ESTRO 2024 - Abstract Book

S3202

Physics - Detectors, dose measurement and phantoms

ESTRO 2024

542

Digital Poster

In-vivo micro-dosimetry in modern radiation therapy (RT) treatment

Sree Bash Chandra Debnath 1,2 , Didier Tonneau 3 , Carole Fauquet 3 , Agnes Tallet 4 , Marjorie Ferre 4 , Julien Darreon 4

1 Aix-Marseille University, Physics, Marseille, France. 2 Lasers, Plasmas et Procédés Photoniques - LP3, Physics- UMR 7341, Marseille, France. 3 Aix-Marseille University, Physics- CINaM-UMR 7325, Marseille, France. 4 Institut Paoli Calmettes, Radiation Therapy, Marseille, France

Purpose/Objective:

Due to its compact size, robustness, and high sensitivity, optical fiber-based scintillating dosimetry has been a promising technique for small-field radiation dosimetry [1,2,3]. Despite several advantages, a Cerenkov contamination could lead to dose perturbation, thus limiting its application. This study is focused on Cerenkov-free in-vivo micro-dosimetry techniques to evaluate dose measurements at in-vivo conditions.

Material/Methods:

A novel infrared inorganic scintillating device (IR-ISD) has been used to evaluate in-vivo dose measurements and dose distributions. The device is composed of sensitive infrared (IR) scintillating materials (emitting range ~ 1470 nm) integrated into an optical fiber, and an IR-photon counter (AUREA TECHNOLOGY©) to measure the dose image at the output of the detector. The measurement of the internal dose has been performed under 320KV- 192Ir Brachytherapy (BT) source in the hospital provided by Elekta microSelectron HDR-V2 afterloader.

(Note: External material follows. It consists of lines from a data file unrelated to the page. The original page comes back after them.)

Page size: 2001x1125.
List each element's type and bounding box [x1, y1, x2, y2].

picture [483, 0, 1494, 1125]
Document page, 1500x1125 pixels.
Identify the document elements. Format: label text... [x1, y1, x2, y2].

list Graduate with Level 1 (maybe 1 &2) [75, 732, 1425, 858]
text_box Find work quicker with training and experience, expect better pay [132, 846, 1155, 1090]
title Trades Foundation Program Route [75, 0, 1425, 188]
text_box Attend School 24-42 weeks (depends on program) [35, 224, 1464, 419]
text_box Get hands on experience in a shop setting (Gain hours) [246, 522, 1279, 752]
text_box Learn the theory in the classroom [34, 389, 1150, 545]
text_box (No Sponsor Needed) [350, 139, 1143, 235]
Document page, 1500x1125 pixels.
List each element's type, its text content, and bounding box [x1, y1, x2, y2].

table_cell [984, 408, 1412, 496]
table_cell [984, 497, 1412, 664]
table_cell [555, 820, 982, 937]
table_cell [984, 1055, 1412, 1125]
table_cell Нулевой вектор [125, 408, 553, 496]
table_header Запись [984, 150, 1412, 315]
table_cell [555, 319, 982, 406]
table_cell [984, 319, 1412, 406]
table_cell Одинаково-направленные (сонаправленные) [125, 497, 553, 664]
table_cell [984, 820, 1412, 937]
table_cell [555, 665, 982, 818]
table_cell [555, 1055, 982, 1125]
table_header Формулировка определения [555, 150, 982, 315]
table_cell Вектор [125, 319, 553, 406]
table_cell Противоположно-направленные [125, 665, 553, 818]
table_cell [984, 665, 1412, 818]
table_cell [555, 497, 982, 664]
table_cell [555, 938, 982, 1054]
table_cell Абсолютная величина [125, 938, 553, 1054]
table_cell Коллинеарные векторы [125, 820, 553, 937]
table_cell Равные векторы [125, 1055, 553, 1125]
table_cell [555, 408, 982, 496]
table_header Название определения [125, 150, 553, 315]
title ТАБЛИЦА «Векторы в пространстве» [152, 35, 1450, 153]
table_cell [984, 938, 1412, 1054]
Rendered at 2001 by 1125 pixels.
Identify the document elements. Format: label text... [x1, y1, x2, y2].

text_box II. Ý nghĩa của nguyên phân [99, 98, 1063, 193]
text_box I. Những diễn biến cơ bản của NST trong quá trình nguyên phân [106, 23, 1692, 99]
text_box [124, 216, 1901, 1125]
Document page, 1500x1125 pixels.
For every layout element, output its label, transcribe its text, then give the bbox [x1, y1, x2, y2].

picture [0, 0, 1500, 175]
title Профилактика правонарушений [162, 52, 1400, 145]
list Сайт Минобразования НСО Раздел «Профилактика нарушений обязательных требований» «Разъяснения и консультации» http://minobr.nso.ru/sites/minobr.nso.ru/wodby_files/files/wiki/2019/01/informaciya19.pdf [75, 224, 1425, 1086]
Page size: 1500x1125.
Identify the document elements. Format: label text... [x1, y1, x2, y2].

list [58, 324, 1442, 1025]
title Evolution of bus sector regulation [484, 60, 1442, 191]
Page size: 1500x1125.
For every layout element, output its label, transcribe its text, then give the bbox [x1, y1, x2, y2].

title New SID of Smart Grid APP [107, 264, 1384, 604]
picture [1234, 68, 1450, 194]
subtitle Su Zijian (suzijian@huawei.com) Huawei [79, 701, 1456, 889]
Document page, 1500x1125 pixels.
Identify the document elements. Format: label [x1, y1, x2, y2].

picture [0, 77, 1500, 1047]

Overall measurements were performed using IBATM blue phantoms and solid water slabs by following TG43U1 recommendations for BT treatment that allows dose distribution with high precision according to international standards (IAEA, AAPM, etc.). Cerenkov measurements were performed at different distances (0.2 cm to 8 cm) from the radioactive source for different dose rates. The IR-ISD system performances were also investigated in terms of dose stability, dose linearity, dose rate proportionality, dose distributions, scintillation stability, and energy dependency. Dwell times were measured and calculated by IR-ISD for several constant and random dwell times selected by the operators at the machine at different dwell positions. Finally, a comparison between the IR- ISD measurements and results obtained from the TG43 reference Dataset has been presented.

Results:

IR-ISD system measurements demonstrated excellent linear behavior (R2 = 1) for the investigated dose rates at 0.5 cm and 8 cm distances from the source, respectively. Standard deviation (1σ) remains within 0.025% of signal magnitude, and no Cerenkov signal was monitored till 0.2 cm of source-to-detector distance. Scintillation stability of 0.45% is achieved, and afterglow stays less than 0.85% of the total signal. Symmetrical behavior of the dose rate was observed at different radiation planes. The measured dwell times were found to be acceptable with the planned dwell times that matched with 0.09% average accuracy for the constant dwell times and 0.25% average accuracy for random dwell times in different dwell positions.